## Tarea a realizar
Escribe la continuación del texto sobre el juicio de los Arroperos a partir de su última frase.

## Texto proporcionado

————

El 4 de septiembre de 1901 se envió a la Audiencia el rollo del sumario, en el que constaban como procesados Felipe y Gregorio Pacheco, el tio Pacitos y su mujer. La vista no se celebró hasta el 30 de marzo de 1903, con la solicitud del fiscal de la última pena para los Arroperos, sus mujeres y el tío Pacitos. La calificación definitiva fue de robo, con ocasión o motivo del cual resultó homicidio, conforme al art. 516.1º del Código Penal, con la agravante de haber cometido el delito en la morada de la víctima, la de alevosía y abuso de superioridad.
Desde el inicio de la vista, empezó a correr el rumor de que las confesiones de los imputados habían sido obtenidas a vergajazos y por el uso de baquetas entre los dedos de las manos esposadas, por la Guardia civil. En la vista oral, Felipe utilizó el argumentario propio en aquellos casos.

————

## Material proporcionado
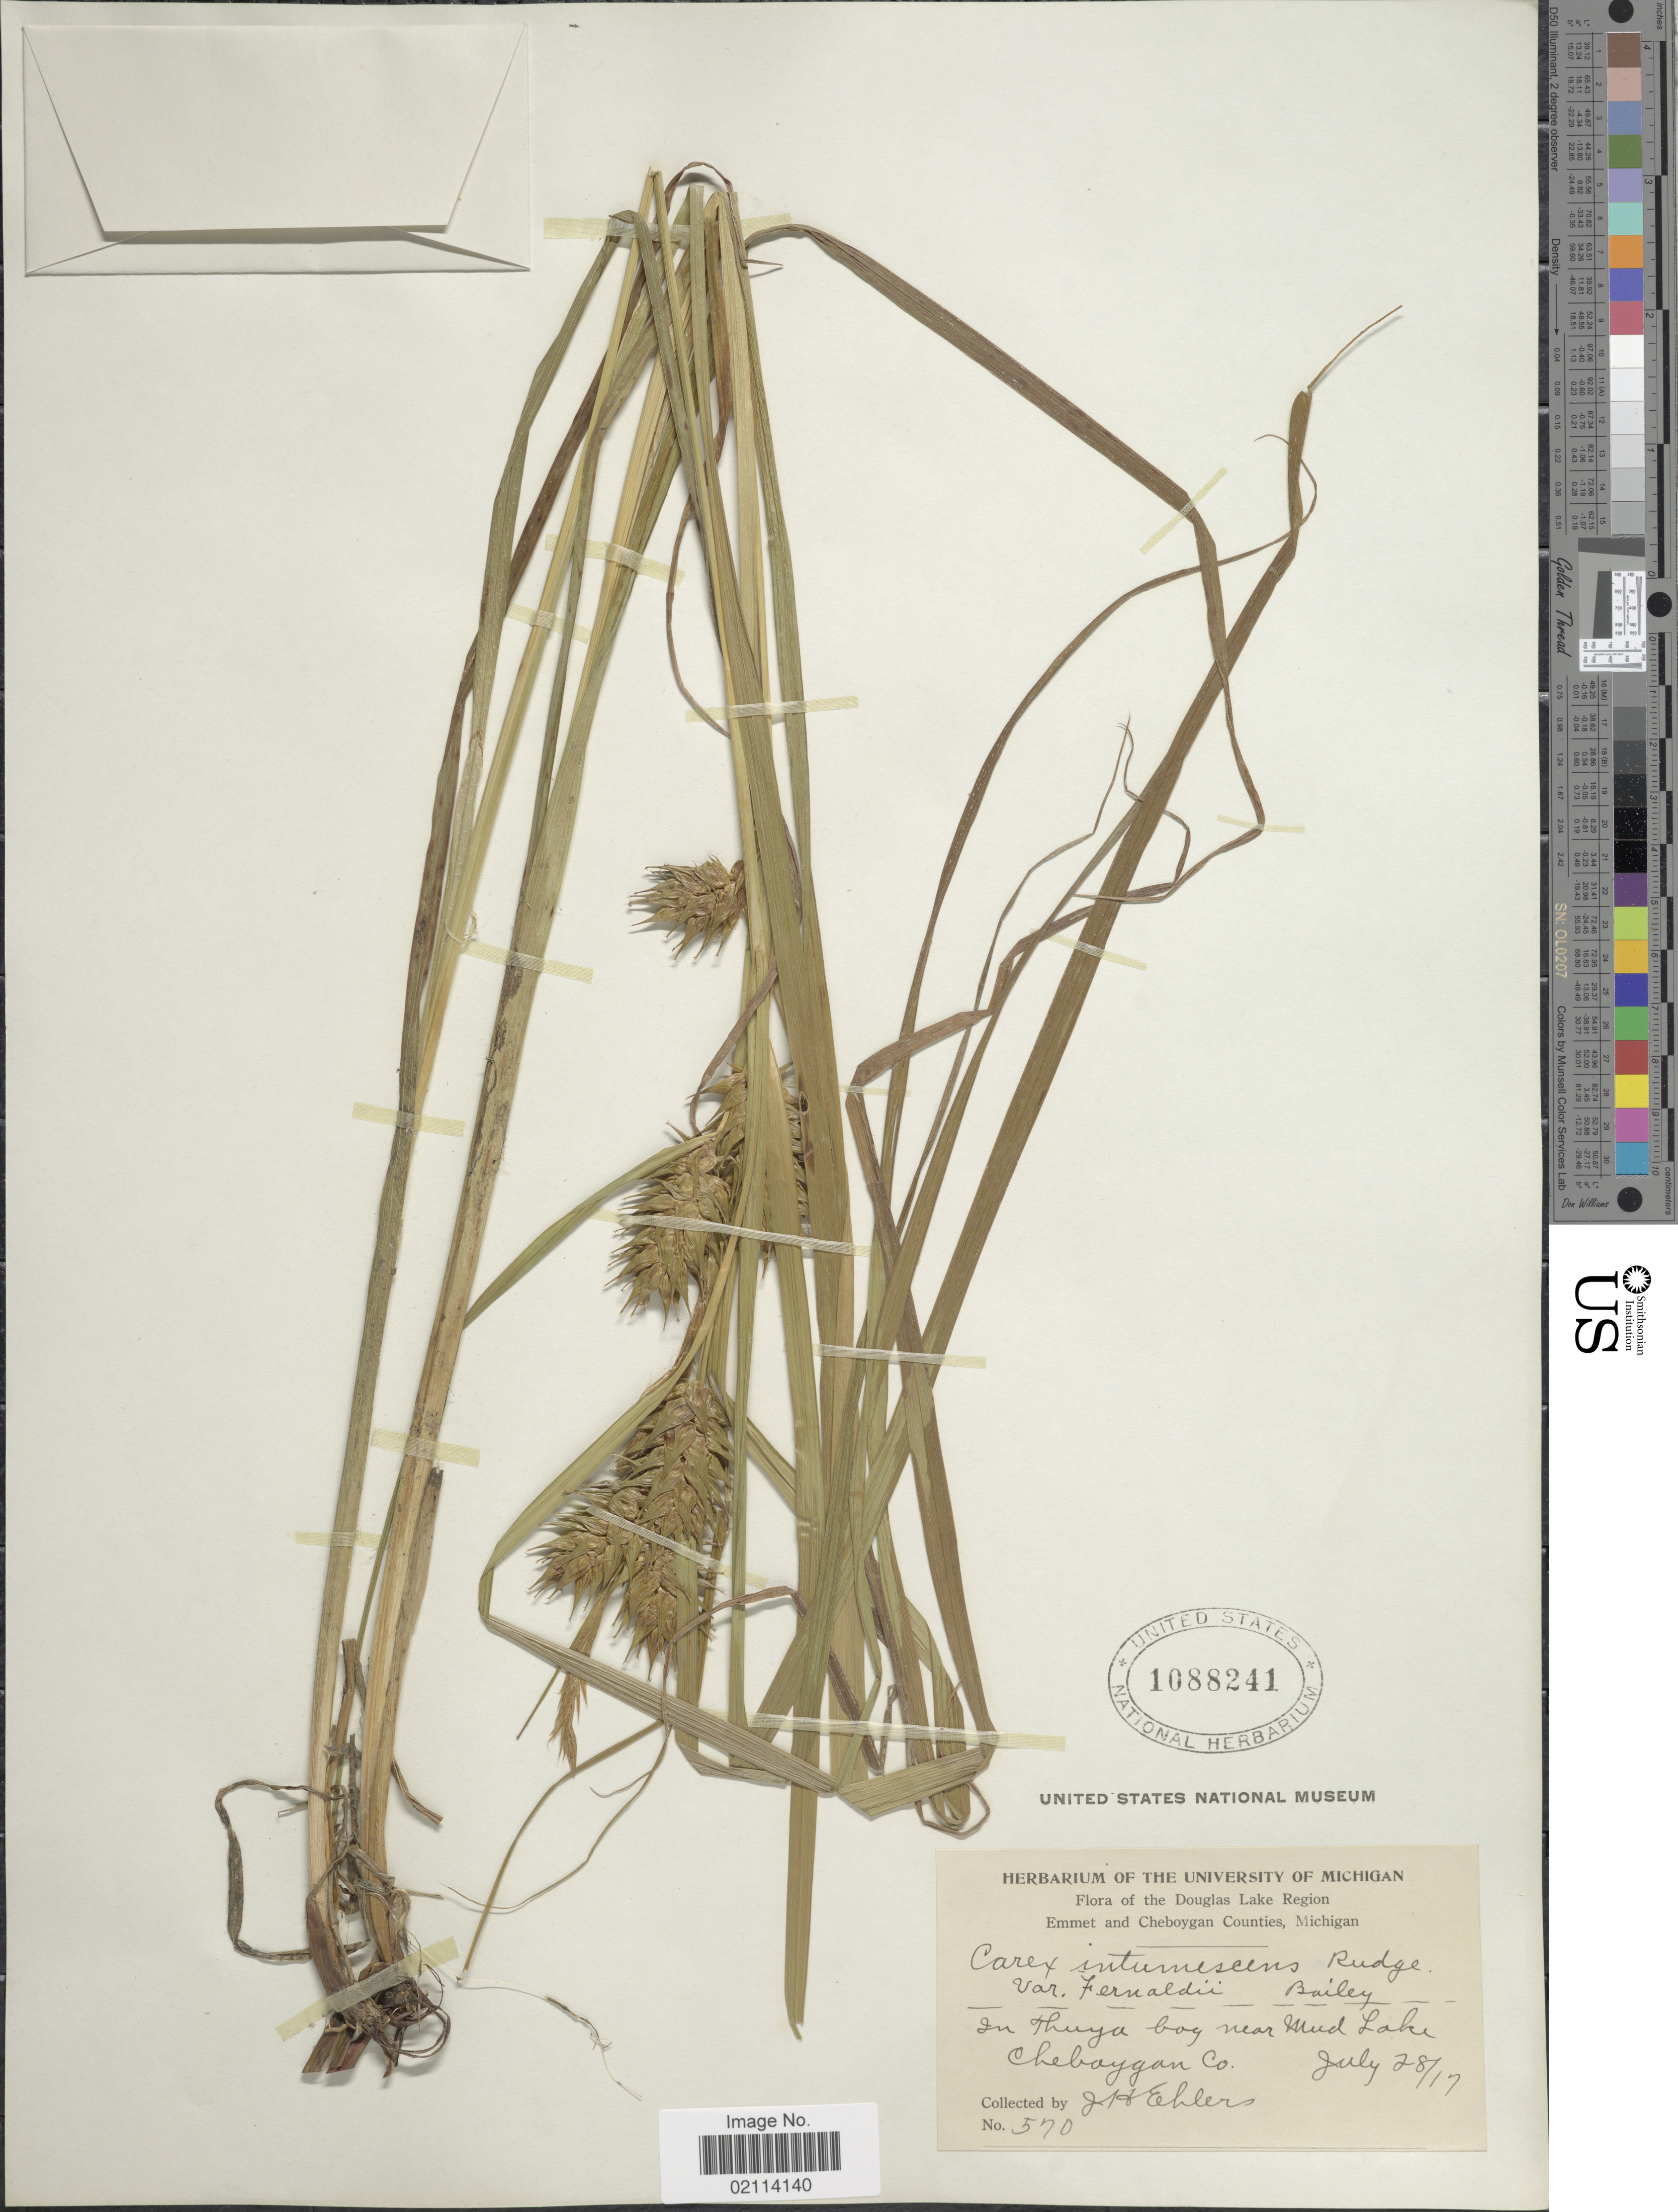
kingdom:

————

## Respuesta a continuación
Al igual que Felipe, Gregorio y el tío Pacitos mantuvieron que todo cuanto habían manifestado fue porque se vieron obligados a ello por los malos tratos de los civiles, que en posterior testifical negaron la existencia de tales tratamientos. Siguieron las declaraciones de todos los testigos que de una u otra forma, cada uno con su propia visión de los hechos, iban conformando un camino sin retorno.

España, ese país de costumbres atávicas, de pueblos semicivilizados y bárbaros, a las puertas de un futuro próximo pasado, que nos llevaría a la debacle y dolor profundo de la patria rota en dos mitades irreconciliables.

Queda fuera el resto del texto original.